• **ASSIGNED TASK 1**: Which people does the Iraq news text name with both a given name and a surname?
• **ASSIGNED TASK 2**: Do these statements agree with the Iraq news text? (a) Bashar Assad plans to attend the talks. (b) Iraq and Syria restored full diplomatic relations last week. (c) Talabani's trip was delayed for three days.
• **ASSIGNED TASK 3**: Transcribe the part of the Iraq news text starting at "On Sunday, before" and ending at "base as well.".

• **TEXT SHOWN**:
An upcoming report from the bipartisan Baker-Hamilton Commission is expected to recommend that the Bush administration reach out to countries in the region, including Iran and Syria, for a solution in Iraq.
Talabani, whose trip was delayed for two days because the airport was closed, will meet with Iranian President Mahmoud Ahmadinejad. Syrian President Bashar Assad was invited but does not plan to attend the talks. Iraq and Syria restored full diplomatic relations last week.
"Iraq is passing through a crisis so we need the neighboring countries to support us," Ali Dabbagh, an Iraqi government spokesman, told Al Arabiya TV on Sunday. Iraq's government encourages talks between the U.S. and Iran, he added.
"We think the detente of the relations between them will benefit the Iraqis," he said. "Sometimes we pay the tax of the strained relations between them."
The heckling of Maliki by fellow Shiites came after threats last week by Shiite lawmakers linked to radical cleric Muqtada Sadr to abandon the government should Maliki go ahead with the Bush meeting.
"There are hawks and doves inside the [Sadr] bloc," said Sadeq Musawi, an independent political analyst in Baghdad. "The hawks are calling for [a withdrawal of U.S. troops]. And the doves are using this to make more and more political demands from the government."
Sunni lawmakers also threatened to walk out of the government recently after officials issued an arrest warrant for Iraq's top Sunni cleric.
On Sunday, before his visit to Sadr City, Maliki appealed for peace as he stood alongside Talabani as well as the speaker of parliament and a vice president, both Sunnis.
But while Iraq's leaders appealed for unity, state television repeatedly aired a diatribe by the Shiite deputy health minister, accusing residents of various Sunni neighborhoods of fomenting violence — a departure from the station's more placid rhetoric.
Along with the political discord, mortar attacks continued Sunday between Sunni and Shiite neighborhoods, and some shells hit an American military base as well.

Data items:
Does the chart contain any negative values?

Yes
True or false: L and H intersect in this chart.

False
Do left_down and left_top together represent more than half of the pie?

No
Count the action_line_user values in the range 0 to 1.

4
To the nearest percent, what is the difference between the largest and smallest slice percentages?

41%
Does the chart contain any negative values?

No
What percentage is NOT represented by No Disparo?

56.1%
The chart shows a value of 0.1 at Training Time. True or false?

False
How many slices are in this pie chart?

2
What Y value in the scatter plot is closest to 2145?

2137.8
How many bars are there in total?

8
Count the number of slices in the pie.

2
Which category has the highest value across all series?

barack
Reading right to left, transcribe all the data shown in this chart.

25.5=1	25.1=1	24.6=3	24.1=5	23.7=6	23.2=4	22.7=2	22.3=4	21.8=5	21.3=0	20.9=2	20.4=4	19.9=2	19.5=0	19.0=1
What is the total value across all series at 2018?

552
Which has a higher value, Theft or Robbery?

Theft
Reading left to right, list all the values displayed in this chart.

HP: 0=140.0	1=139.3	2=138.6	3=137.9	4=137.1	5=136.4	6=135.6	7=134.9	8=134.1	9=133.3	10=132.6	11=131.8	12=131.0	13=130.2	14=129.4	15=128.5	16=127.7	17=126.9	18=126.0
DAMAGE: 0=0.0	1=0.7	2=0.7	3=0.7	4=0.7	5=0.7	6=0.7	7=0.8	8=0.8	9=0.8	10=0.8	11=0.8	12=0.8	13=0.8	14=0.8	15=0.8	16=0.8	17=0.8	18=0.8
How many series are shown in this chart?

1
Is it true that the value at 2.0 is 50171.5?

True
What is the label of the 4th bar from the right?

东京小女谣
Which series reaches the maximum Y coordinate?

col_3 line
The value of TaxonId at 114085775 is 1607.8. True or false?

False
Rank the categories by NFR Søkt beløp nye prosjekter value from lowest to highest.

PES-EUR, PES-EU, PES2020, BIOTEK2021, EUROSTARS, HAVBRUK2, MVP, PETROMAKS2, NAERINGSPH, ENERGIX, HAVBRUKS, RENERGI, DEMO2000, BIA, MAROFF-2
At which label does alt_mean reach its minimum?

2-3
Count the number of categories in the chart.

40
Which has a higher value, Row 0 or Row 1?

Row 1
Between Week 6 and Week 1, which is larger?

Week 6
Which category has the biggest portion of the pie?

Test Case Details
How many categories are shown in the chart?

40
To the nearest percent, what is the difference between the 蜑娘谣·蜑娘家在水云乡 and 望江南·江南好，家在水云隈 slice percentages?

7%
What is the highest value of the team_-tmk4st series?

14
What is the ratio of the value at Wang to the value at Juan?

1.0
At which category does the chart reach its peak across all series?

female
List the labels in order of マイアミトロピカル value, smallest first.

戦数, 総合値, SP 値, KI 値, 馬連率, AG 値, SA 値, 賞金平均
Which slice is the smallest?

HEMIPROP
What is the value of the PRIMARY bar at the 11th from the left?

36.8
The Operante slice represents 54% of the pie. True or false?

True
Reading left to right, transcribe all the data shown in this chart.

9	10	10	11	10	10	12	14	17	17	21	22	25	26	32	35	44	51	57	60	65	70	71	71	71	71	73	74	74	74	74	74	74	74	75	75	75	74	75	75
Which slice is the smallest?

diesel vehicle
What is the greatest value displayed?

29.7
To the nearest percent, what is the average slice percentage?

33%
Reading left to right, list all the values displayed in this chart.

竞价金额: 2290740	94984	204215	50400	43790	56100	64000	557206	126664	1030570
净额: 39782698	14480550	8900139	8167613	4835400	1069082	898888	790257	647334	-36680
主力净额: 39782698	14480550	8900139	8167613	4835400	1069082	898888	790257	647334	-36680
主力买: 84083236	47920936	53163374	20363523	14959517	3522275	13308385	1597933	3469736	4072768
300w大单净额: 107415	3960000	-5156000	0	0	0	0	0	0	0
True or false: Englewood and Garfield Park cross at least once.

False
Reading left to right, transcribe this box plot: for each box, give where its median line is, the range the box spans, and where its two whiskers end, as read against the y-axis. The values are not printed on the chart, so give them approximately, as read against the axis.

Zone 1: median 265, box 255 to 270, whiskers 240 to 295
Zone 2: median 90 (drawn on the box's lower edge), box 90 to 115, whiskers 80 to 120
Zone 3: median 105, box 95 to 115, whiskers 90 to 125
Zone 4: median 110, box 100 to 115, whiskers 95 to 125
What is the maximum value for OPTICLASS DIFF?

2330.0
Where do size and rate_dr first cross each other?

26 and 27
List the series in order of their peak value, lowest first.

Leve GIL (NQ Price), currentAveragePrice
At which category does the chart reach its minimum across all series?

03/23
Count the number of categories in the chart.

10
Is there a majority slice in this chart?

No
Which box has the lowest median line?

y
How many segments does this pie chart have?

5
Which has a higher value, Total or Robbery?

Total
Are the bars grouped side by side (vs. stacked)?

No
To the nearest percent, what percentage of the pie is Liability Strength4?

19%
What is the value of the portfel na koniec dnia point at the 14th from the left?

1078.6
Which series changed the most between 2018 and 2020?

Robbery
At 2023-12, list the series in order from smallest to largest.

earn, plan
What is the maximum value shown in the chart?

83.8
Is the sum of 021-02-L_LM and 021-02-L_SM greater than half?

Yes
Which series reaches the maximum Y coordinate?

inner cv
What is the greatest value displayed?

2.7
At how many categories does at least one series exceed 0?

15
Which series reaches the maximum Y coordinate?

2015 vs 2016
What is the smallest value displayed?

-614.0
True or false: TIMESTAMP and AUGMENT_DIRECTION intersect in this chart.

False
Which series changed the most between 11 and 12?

• **RESULT 1**: Mahmoud Ahmadinejad, Bashar Assad, Ali Dabbagh, Muqtada Sadr, Sadeq Musawi

• **RESULT 2**:
(a) No: "Syrian President Bashar Assad was invited but does not plan to attend the talks."
(b) Yes: "Iraq and Syria restored full diplomatic relations last week."
(c) No: "Talabani, whose trip was delayed for two days because the airport was closed"

• **RESULT 3**:
On Sunday, before his visit to Sadr City, Maliki appealed for peace as he stood alongside Talabani as well as the speaker of parliament and a vice president, both Sunnis.
But while Iraq's leaders appealed for unity, state television repeatedly aired a diatribe by the Shiite deputy health minister, accusing residents of various Sunni neighborhoods of fomenting violence — a departure from the station's more placid rhetoric.
Along with the political discord, mortar attacks continued Sunday between Sunni and Shiite neighborhoods, and some shells hit an American military base as well.